На холсте из дороги,
На акварели
Плачут зимние боги
У запертой двери.
 
1990

«Читаю лекции в старом парке…»

 
Читаю лекции в старом парке
О столпотворении в Вавилоне.
Вокруг лишь голуби да осины.
Зима недвижима, как в ломбарде.
Какое дело ей до предмета
Моих исканий, моих мучений…
 
1990

«Мой несчастный ангел на Фонтанке…»

 
Мой несчастный ангел на Фонтанке
Спрятался в Измайловском саду.
Выложила картами цыганка
Сонный путь, которым я иду.
 
 
И моя последняя отрада —
В запахе бумажных лепестков,
В лужицах простуженного сада
Несколько бензиновых мазков…
 
1990

«Как мерно тает сигарета…»

 
Как мерно тает сигарета,
И дым давно похож на лунный.
По мостовой стучит карета.
И муза скромного поэта
Поет гитарой семиструнной.
 
 
Звучит натянутое эхо
Над разведенными мостами.
И мне сегодня не до смеха —
Плыву в скорлупке из ореха
Под золотыми парусами.
 
1990

«В чернилах лист бумаги невской…»

 
В чернилах лист бумаги невской,
И шорох падающих капель
Под звук ночного клавесина
Теряет вес. Танцуют окна
В проемах черных переулков.
Фонарь единственный как будто
Стал тенью Росси…
 
1990

Детское село

 
Бродить, не думать ни о чем,
Приняв стихи за наважденье,
Любуясь сумрачным лучом
И лишь ему подвластной тенью;
 
 
Любуясь строгостью аллей
Перед дворцом Екатерины;
Смотреть, как сонные осины
Теряют линии ветвей;
 
 
В вечернем сумраке смешном
Курить, курить, сбиваясь с мысли,
И звать тебя в нелепый дом,
И путать имена и числа;
 
 
Дышать тобой и быть с тобой,
Идущей рядом по аллее…
О чем же я еще жалею,
Вдыхая царственный покой?..
 
февраль, 1991

Воспоминание

 
Все было ослепительно и ярко —
Какой зима представиться смогла!
От воска неуклюжего огарка
До четких линий Детского Села.
 
 
Все было бесконечно и морозно
В соборности подстриженных кустов.
И созерцанье было несерьезно
Коптящих небо вычурных мостов.
 
 
Все было не оправданно, но верно, —
Кого осудит зеркало палат?..
Лишь скрип шагов остался равномерный,
Орел, и крест, и Царскосельский Сад…
 
февраль, 1991

«Хочу, чтоб снова падал снег…»

 
Хочу, чтоб снова падал снег
На эти сонные аллеи,
И в черных сюртуках лакеи
Не открывали б новый век,
 
 
Как дверцы царских экипажей,
Среди зимы, среди огней,
Где вход парадный напомажен
Дыханьем графским, где князей
 
 
Приветствует зеркальный зал
Свечей смущенным трепетаньем,
И наполняет мир дыханьем.
Какой сегодня чудный бал!
 
 
И невесомое блаженство
Спешит к застывшему пруду
И ищет впопыхах звезду,
Слепую страсть и совершенство.
 
 
Но вот уж блик луны померк
И стало душно, тесно в залах,
Окошки вьюга открывала,
И зажигался фейерверк.
 
 
К утру затихло все.

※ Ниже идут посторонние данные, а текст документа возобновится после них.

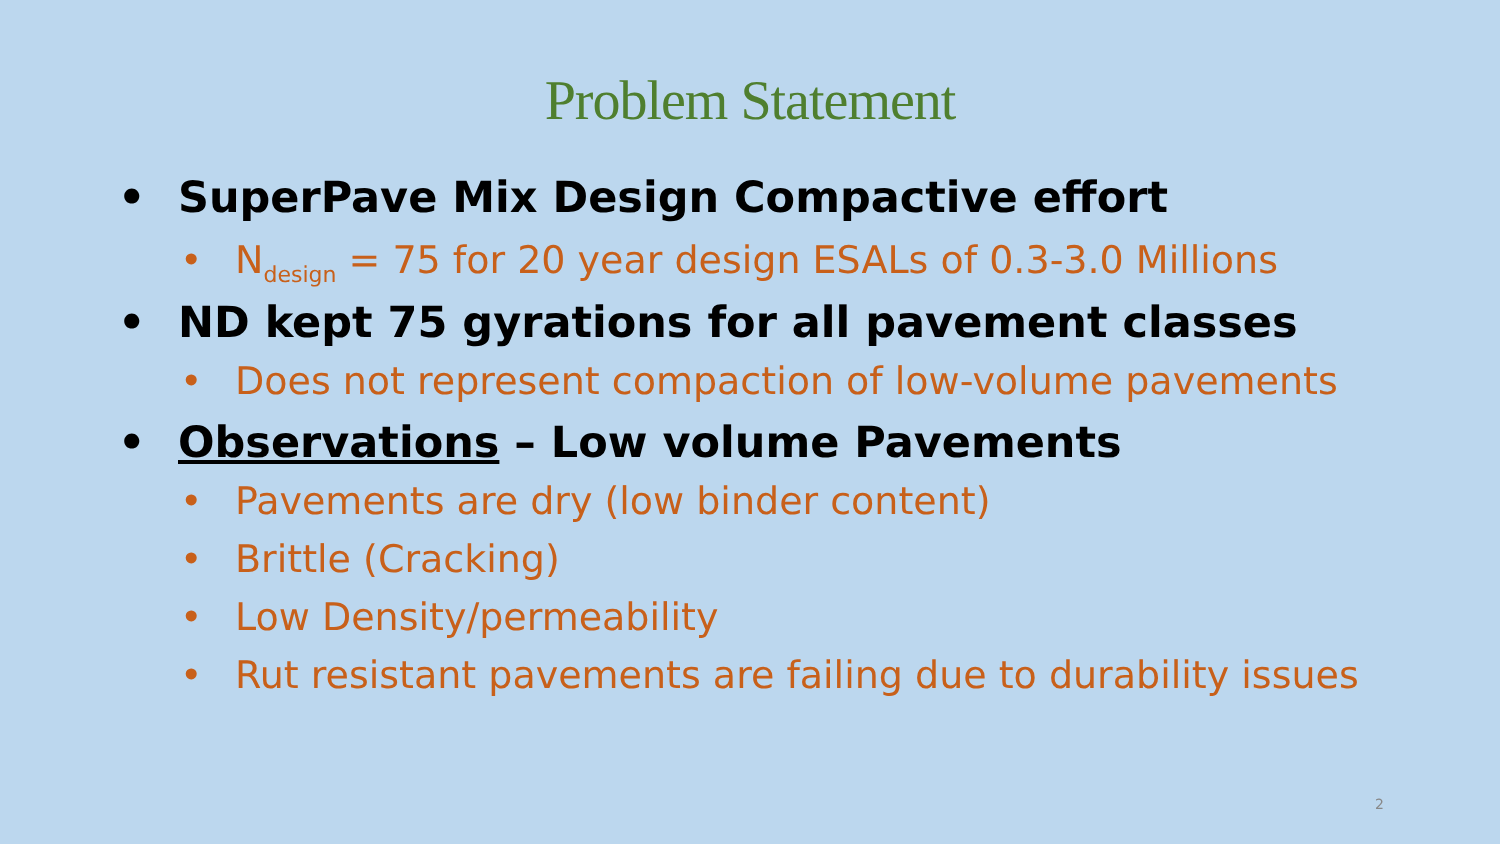Problem Statement
• SuperPave Mix Design Compactive effort
• N<sub>design</sub> = 75 for 20 year design ESALs of 0.3-3.0 Millions
• ND kept 75 gyrations for all pavement classes
• Does not represent compaction of low-volume pavements
• Observations – Low volume Pavements
• Pavements are dry (low binder content)
• Brittle (Cracking)
• Low Density/permeability
• Rut resistant pavements are failing due to durability issues
2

И вот
Десятилетья спутав кряду,
Спросонья дворник снег метет,
Стесняясь пушкинского взгляда…
 
1991

ТЕАТРАЛЬНЫЙ СЕЗОН (1991)

…Целый день мы суетились на Невском – всюду витрины, двери, озабоченные лица; серый снег на тротуаре и с неба; шипение автобусов и гарь; все невесомо, и все в тени от вавилонской башни.

Наконец, выбрались на свободу – проходными дворами к пустоте старых улиц; долго курили на скамейке в чудном и молчаливом саду. Натка изредка поглядывала на часы, боясь опоздать в театр; но здесь совсем недалеко – два-три квартала. Она впервые в Петербурге…

Я мну пальцами в кармане билеты, и что-то говорю о поэзии; весь город – поэзия; вековая строгость и грандиозность старых стен.

Уже вечер. И все становится неестественным и воровским; и в черных подворотнях уже чудятся острые ножи. Мы прибавляем шагу; Натка держит меня под руку – ей все же несколько не по себе в этой навалившейся пустоте, и она хочет быстрее попасть в теплое фойе, сдать в гардероб свое коричневое пальто и пройти в зал.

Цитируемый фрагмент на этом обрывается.